= Task to carry out =
Give the records again, every one, exactly.
[Start of section]
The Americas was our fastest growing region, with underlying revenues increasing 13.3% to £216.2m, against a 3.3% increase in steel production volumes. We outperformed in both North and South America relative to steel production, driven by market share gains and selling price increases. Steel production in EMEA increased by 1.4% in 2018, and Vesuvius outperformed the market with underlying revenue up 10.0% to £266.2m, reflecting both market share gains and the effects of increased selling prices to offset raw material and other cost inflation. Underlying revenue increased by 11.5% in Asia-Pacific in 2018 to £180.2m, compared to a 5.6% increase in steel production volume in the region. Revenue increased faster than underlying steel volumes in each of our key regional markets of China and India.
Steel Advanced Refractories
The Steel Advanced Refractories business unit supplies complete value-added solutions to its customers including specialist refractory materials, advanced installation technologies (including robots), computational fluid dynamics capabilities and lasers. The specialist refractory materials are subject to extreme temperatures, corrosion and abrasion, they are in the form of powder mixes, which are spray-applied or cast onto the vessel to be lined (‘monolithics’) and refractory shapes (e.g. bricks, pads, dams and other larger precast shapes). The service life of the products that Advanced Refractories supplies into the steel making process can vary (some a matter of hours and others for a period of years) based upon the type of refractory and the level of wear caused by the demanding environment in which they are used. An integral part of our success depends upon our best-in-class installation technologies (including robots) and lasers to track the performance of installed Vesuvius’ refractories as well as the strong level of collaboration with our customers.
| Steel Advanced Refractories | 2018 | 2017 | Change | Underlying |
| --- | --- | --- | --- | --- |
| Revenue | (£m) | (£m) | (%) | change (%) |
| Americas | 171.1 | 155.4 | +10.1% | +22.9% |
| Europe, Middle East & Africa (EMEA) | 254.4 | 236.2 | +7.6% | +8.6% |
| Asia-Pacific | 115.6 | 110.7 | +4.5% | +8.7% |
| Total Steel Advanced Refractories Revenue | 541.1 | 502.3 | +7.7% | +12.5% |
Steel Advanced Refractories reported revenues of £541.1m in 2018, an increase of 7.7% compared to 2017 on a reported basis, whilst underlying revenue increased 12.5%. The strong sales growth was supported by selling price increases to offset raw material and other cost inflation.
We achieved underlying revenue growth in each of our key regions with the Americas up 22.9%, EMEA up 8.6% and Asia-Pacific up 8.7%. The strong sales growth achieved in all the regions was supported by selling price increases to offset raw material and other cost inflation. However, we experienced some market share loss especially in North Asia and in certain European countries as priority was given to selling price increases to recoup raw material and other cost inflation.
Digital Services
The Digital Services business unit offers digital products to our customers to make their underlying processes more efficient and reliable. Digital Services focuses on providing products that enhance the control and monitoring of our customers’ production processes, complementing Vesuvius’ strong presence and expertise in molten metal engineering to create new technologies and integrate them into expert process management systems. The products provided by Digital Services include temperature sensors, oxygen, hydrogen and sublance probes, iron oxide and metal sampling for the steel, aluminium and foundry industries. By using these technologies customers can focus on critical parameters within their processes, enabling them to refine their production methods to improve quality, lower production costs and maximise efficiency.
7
[End of section]
= Solution for this task =
The Americas was our fastest growing region, with underlying revenues increasing 13.3% to £216.2m, against a 3.3% increase in steel production volumes. We outperformed in both North and South America relative to steel production, driven by market share gains and selling price increases. Steel production in EMEA increased by 1.4% in 2018, and Vesuvius outperformed the market with underlying revenue up 10.0% to £266.2m, reflecting both market share gains and the effects of increased selling prices to offset raw material and other cost inflation. Underlying revenue increased by 11.5% in Asia-Pacific in 2018 to £180.2m, compared to a 5.6% increase in steel production volume in the region. Revenue increased faster than underlying steel volumes in each of our key regional markets of China and India.
Steel Advanced Refractories
The Steel Advanced Refractories business unit supplies complete value-added solutions to its customers including specialist refractory materials, advanced installation technologies (including robots), computational fluid dynamics capabilities and lasers. The specialist refractory materials are subject to extreme temperatures, corrosion and abrasion, they are in the form of powder mixes, which are spray-applied or cast onto the vessel to be lined (‘monolithics’) and refractory shapes (e.g. bricks, pads, dams and other larger precast shapes). The service life of the products that Advanced Refractories supplies into the steel making process can vary (some a matter of hours and others for a period of years) based upon the type of refractory and the level of wear caused by the demanding environment in which they are used. An integral part of our success depends upon our best-in-class installation technologies (including robots) and lasers to track the performance of installed Vesuvius’ refractories as well as the strong level of collaboration with our customers.
| Steel Advanced Refractories | 2018 | 2017 | Change | Underlying |
| --- | --- | --- | --- | --- |
| Revenue | (£m) | (£m) | (%) | change (%) |
| Americas | 171.1 | 155.4 | +10.1% | +22.9% |
| Europe, Middle East & Africa (EMEA) | 254.4 | 236.2 | +7.6% | +8.6% |
| Asia-Pacific | 115.6 | 110.7 | +4.5% | +8.7% |
| Total Steel Advanced Refractories Revenue | 541.1 | 502.3 | +7.7% | +12.5% |
Steel Advanced Refractories reported revenues of £541.1m in 2018, an increase of 7.7% compared to 2017 on a reported basis, whilst underlying revenue increased 12.5%. The strong sales growth was supported by selling price increases to offset raw material and other cost inflation.
We achieved underlying revenue growth in each of our key regions with the Americas up 22.9%, EMEA up 8.6% and Asia-Pacific up 8.7%. The strong sales growth achieved in all the regions was supported by selling price increases to offset raw material and other cost inflation. However, we experienced some market share loss especially in North Asia and in certain European countries as priority was given to selling price increases to recoup raw material and other cost inflation.
Digital Services
The Digital Services business unit offers digital products to our customers to make their underlying processes more efficient and reliable. Digital Services focuses on providing products that enhance the control and monitoring of our customers’ production processes, complementing Vesuvius’ strong presence and expertise in molten metal engineering to create new technologies and integrate them into expert process management systems. The products provided by Digital Services include temperature sensors, oxygen, hydrogen and sublance probes, iron oxide and metal sampling for the steel, aluminium and foundry industries. By using these technologies customers can focus on critical parameters within their processes, enabling them to refine their production methods to improve quality, lower production costs and maximise efficiency.
7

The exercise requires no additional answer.